I got this magic pic the other day right up close to a lizard, turned out good.


----------



## JayD (Dec 17, 2006)

*Lizard*

Hi Ekka,
Nice pic that,it's a Bearded Dragon...Pogona Barbata,just thought you mite like to know..There a protected species.
All The Best


----------



## Ekka (Dec 17, 2006)

I didn't hurt him just teased him a little so he'd show his teeth and smile. I had the camera like 6" away then waved my blue handkercheif ... "click", got him having a say. 

His dentist is doing a great job dont you think?


----------



## Ekka (Dec 23, 2006)

Some habitat shots in the park today


----------



## Ekka (Dec 23, 2006)

What goes in must come out.


----------



## JohN Dee (Dec 24, 2006)

Nice pics of that galah mate, my Gf says "Awww how cute!" lol. Them lorikeets are VERY local (In my backyard) and they're dam noisy critters I feel tempted every now and again to get my big shot onto em'.  Too bad they're protected.


----------



## treeseer (Dec 29, 2006)

Eric or anyone,

I'm in need of pics of lightning damage for a conference in February. I'd really like to see how others assess and mitigate the damage to keep the tree alive where feasible. But any pics of lightning damage would be good. If you want to you can put your ID at the bottom so you retain the copyright and get credit for it.


----------



## Ekka (Dec 29, 2006)

Darn it, I just took out a Brushbox but only took video.

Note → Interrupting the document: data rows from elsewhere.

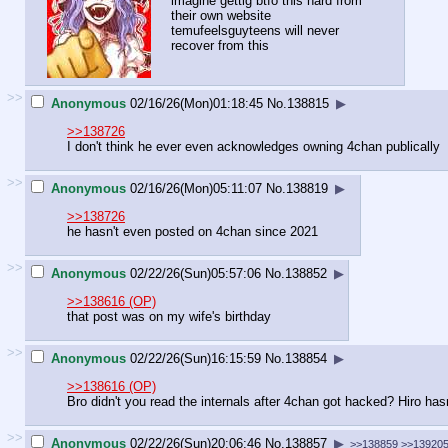
imagine gettig btfo this hard from
their own website
temufeelsguyteens will never
recover from this
>>
Anonymous
02/16/26(Mon)01:18:45
No.
138815
▶
>>138726
I don't think he ever even acknowledges owning 4chan publically
>>
Anonymous
02/16/26(Mon)05:11:07
No.
138819
▶
>>138726
he hasn't even posted on 4chan since 2021
>>
Anonymous
02/22/26(Sun)05:57:06
No.
138852
▶
>>138616 (OP)
that post was on my wife's birthday
>>
Anonymous
02/22/26(Sun)16:15:59
No.
138854
▶
>>138616 (OP)
Bro didn't you read the internals after 4chan got hacked? Hiro has
>>
Anonymous
02/22/26(Sun)20:06:46
No.
138857
▶
>>138859
>>13920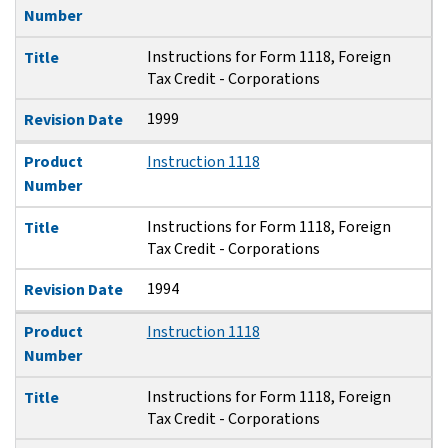
Number
Instructions for Form 1118, Foreign
Title
Tax Credit - Corporations
1999
Revision Date
Product
Instruction 1118
Number
Instructions for Form 1118, Foreign
Title
Tax Credit - Corporations
1994
Revision Date
Product
Instruction 1118
Number
Instructions for Form 1118, Foreign
Title
Tax Credit - Corporations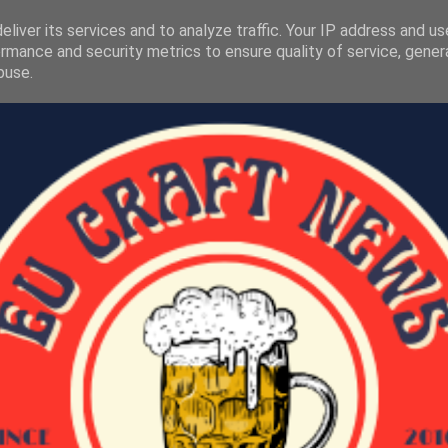
liver its services and to analyze traffic. Your IP address and u
rmance and security metrics to ensure quality of service, gene
buse.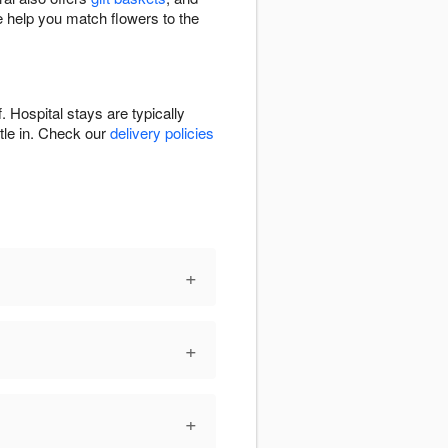
e help you match flowers to the
. Hospital stays are typically
ttle in. Check our
delivery policies
+
+
+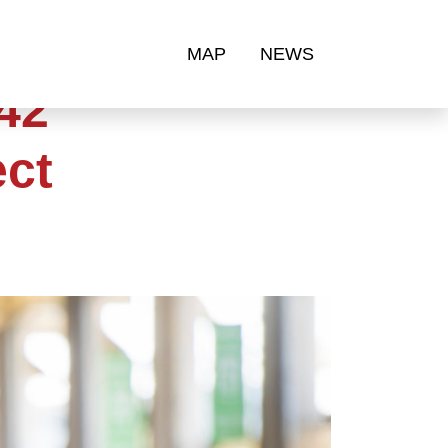
MAP
NEWS
42
ect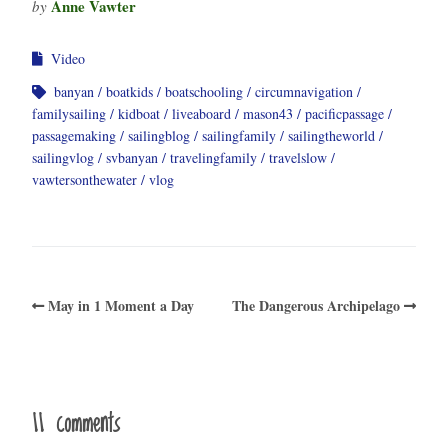
Anne Vawter
by
Video
banyan
boatkids
boatschooling
circumnavigation
familysailing
kidboat
liveaboard
mason43
pacificpassage
passagemaking
sailingblog
sailingfamily
sailingtheworld
sailingvlog
svbanyan
travelingfamily
travelslow
vawtersonthewater
vlog
May in 1 Moment a Day
The Dangerous Archipelago
11 comments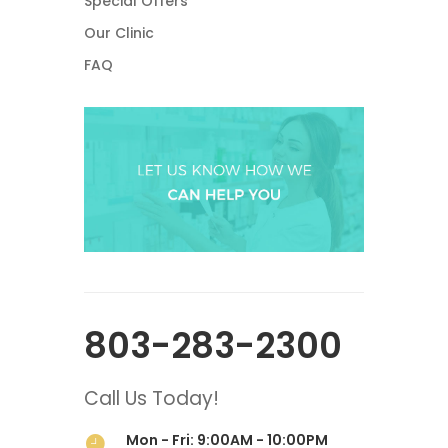
Special Offers
Our Clinic
FAQ
803-283-2300
Call Us Today!
Mon - Fri: 9:00AM - 10:00PM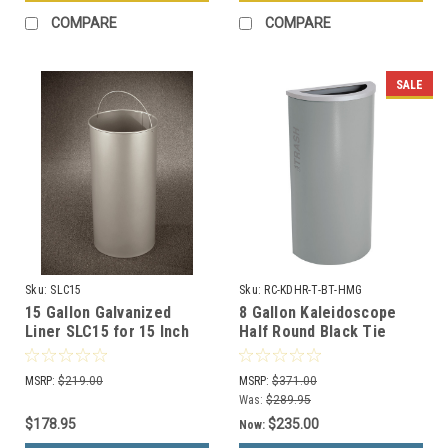
COMPARE
COMPARE
SALE
Sku:
SLC15
Sku:
RC-KDHR-T-BT-HMG
15 Gallon Galvanized
8 Gallon Kaleidoscope
Liner SLC15 for 15 Inch
Half Round Black Tie
Diam. Recycle Bins &
Trash Can RC-KDHR-T-BT-
Trash Cans
HMG (Gray, Trash)
MSRP:
$219.00
MSRP:
$371.00
Was:
$289.95
$178.95
$235.00
Now:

I know of a few that have been struck and are still around in parks etc ... is that any good?

I know of a Norfolk pine that had it's top struck about 3 months ago. Blew the top off but it's still hanging in the tree and now the top 1/4 is dead but the rest alive. It's on a main road and I drive past a lot. I originally thought the top broke out in wind but now it's obvious it was lightening struck.

It's in some guys front yard, I'll drop in today and have a chat ... hopefully he's friendly!


----------



## a_lopa (Dec 29, 2006)

treeseer said:


> Eric or anyone,
> 
> I'm in need of pics of lightning damage for a conference in February. I'd really like to see how others assess and mitigate the damage to keep the tree alive where feasible. But any pics of lightning damage would be good. If you want to you can put your ID at the bottom so you retain the copyright and get credit for it.




Got a great one guy ill take a pic today.


----------



## Ekka (Jan 12, 2007)

Burleigh beach looking toward Surfers on the Gold Coast


----------